### EXERCISE INSTRUCTIONS
Change every "Купить" to "Заказать" in the text of all the entries below, keeping everything else the same. Give only the text and leave out the pictures.

### DATASET ENTRIES
↓↓↓
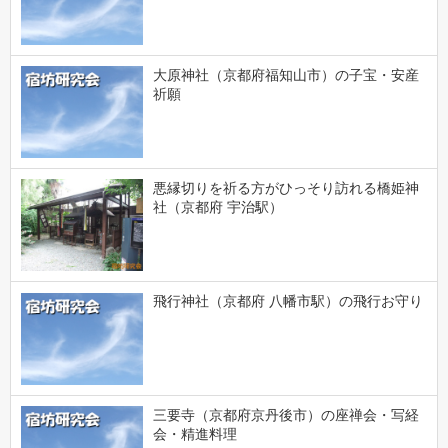
大原神社（京都府福知山市）の子宝・安産
祈願
悪縁切りを祈る方がひっそり訪れる橋姫神
社（京都府 宇治駅）
飛行神社（京都府 八幡市駅）の飛行お守り
三要寺（京都府京丹後市）の座禅会・写経
会・精進料理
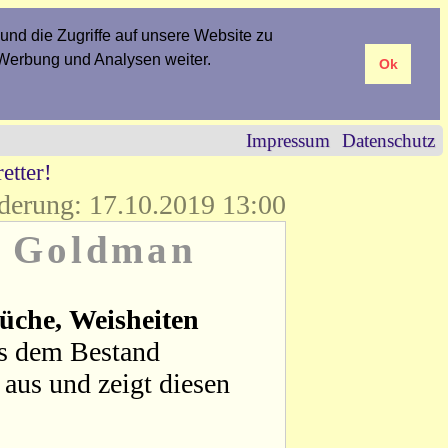
und die Zugriffe auf unsere Website zu
 Werbung und Analysen weiter.
Ok
Impressum
Datenschutz
etter!
derung: 17.10.2019 13:00
a Goldman
üche, Weisheiten
us dem Bestand
aus und zeigt diesen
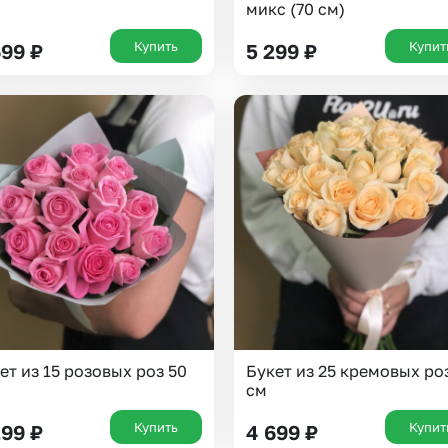
микс (70 см)
Купить
Купит
699
₽
5 299
₽
Выберите город доставки
ет из 15 розовых роз 50
Букет из 25 кремовых ро
Или выберите из популярных
см
Москва и МО
Санкт-Петербург
Купить
Купит
299
₽
4 699
₽
Нижний Новгород
Самара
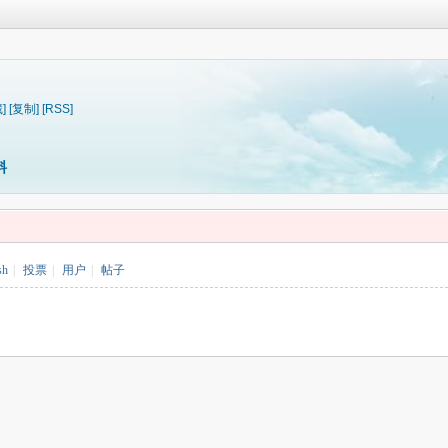
]
[复制]
[RSS]
料
sh
|
投票
|
用户
|
帖子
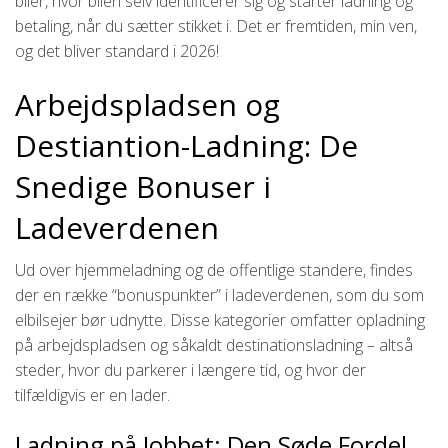
biler, hvor bilen selv identificerer sig og starter ladning og
betaling, når du sætter stikket i. Det er fremtiden, min ven,
og det bliver standard i 2026!
Arbejdspladsen og
Destiantion-Ladning: De
Snedige Bonuser i
Ladeverdenen
Ud over hjemmeladning og de offentlige standere, findes
der en række “bonuspunkter” i ladeverdenen, som du som
elbilsejer bør udnytte. Disse kategorier omfatter opladning
på arbejdspladsen og såkaldt destinationsladning – altså
steder, hvor du parkerer i længere tid, og hvor der
tilfældigvis er en lader.
Ladning på Jobbet: Den Søde Fordel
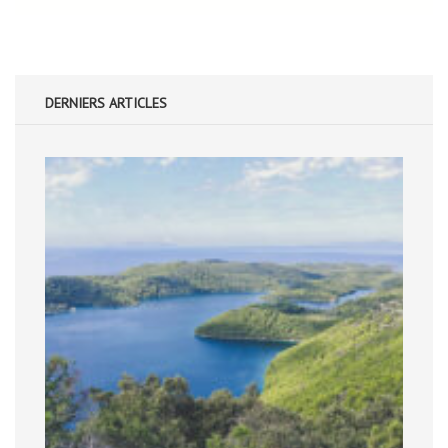
DERNIERS ARTICLES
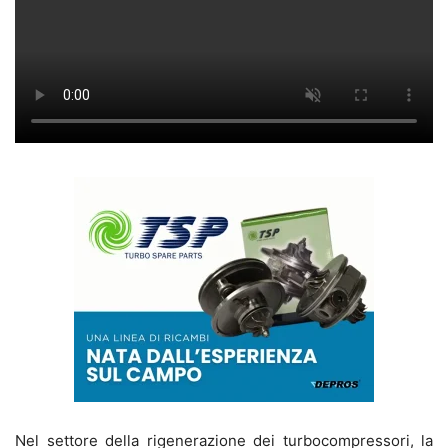
Nel settore della rigenerazione dei turbocompressori, la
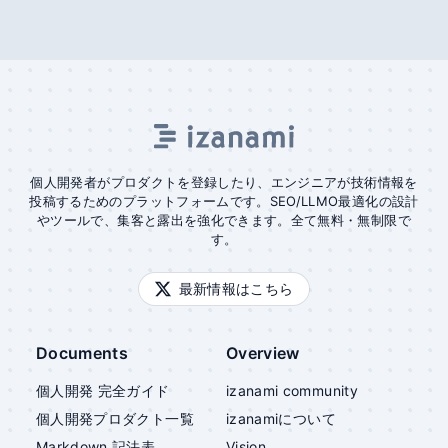
個人開発者がプロダクトを登録したり、エンジニアが技術情報を
投稿するためのプラットフォームです。SEO/LLMO最適化の設計
やツールで、集客と露出を強化できます。全て無料・無制限で
す。
最新情報はこちら
Documents
Overview
個人開発 完全ガイド
izanami community
個人開発プロダクト一覧
izanami
について
Markdown 記法表
Vision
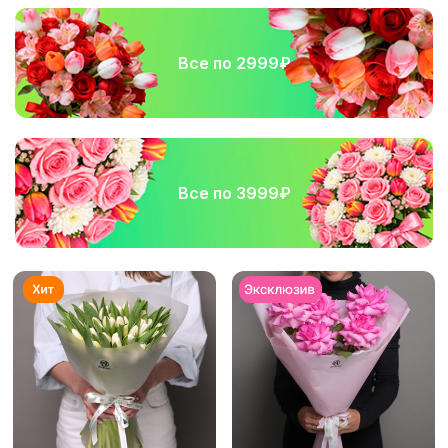
Все по 2999₽
Все по 3999₽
↑↑↑
### ANSWER TO THE PROBLEM
大原神社（京都府福知山市）の子宝・安産
祈願
悪縁切りを祈る方がひっそり訪れる橋姫神
社（京都府 宇治駅）
飛行神社（京都府 八幡市駅）の飛行お守り
三要寺（京都府京丹後市）の座禅会・写経
会・精進料理
und die Zugriffe auf unsere Website zu
 Werbung und Analysen weiter.
Ok
Impressum
Datenschutz
etter!
derung: 17.10.2019 13:00
a Goldman
üche, Weisheiten
us dem Bestand
aus und zeigt diesen
микс (70 см)
Заказать
Купит
699
₽
5 299
₽
Выберите город доставки
ет из 15 розовых роз 50
Букет из 25 кремовых ро
Или выберите из популярных
см
Москва и МО
Санкт-Петербург
Заказать
Купит
299
₽
4 699
₽
Нижний Новгород
Самара
]
[复制]
[RSS]
料
sh
|
投票
|
用户
|
帖子
biler, hvor bilen selv identificerer sig og starter ladning og
betaling, når du sætter stikket i. Det er fremtiden, min ven,
og det bliver standard i 2026!
Arbejdspladsen og
Destiantion-Ladning: De
Snedige Bonuser i
Ladeverdenen
Ud over hjemmeladning og de offentlige standere, findes
der en række “bonuspunkter” i ladeverdenen, som du som
elbilsejer bør udnytte. Disse kategorier omfatter opladning
på arbejdspladsen og såkaldt destinationsladning – altså
steder, hvor du parkerer i længere tid, og hvor der
tilfældigvis er en lader.
Ladning på Jobbet: Den Søde Fordel
DERNIERS ARTICLES
Nel settore della rigenerazione dei turbocompressori, la
個人開発者がプロダクトを登録したり、エンジニアが技術情報を
投稿するためのプラットフォームです。SEO/LLMO最適化の設計
やツールで、集客と露出を強化できます。全て無料・無制限で
す。
最新情報はこちら
Documents
Overview
個人開発 完全ガイド
izanami community
個人開発プロダクト一覧
izanami
について
Markdown 記法表
Vision
Все по 2999₽
Все по 3999₽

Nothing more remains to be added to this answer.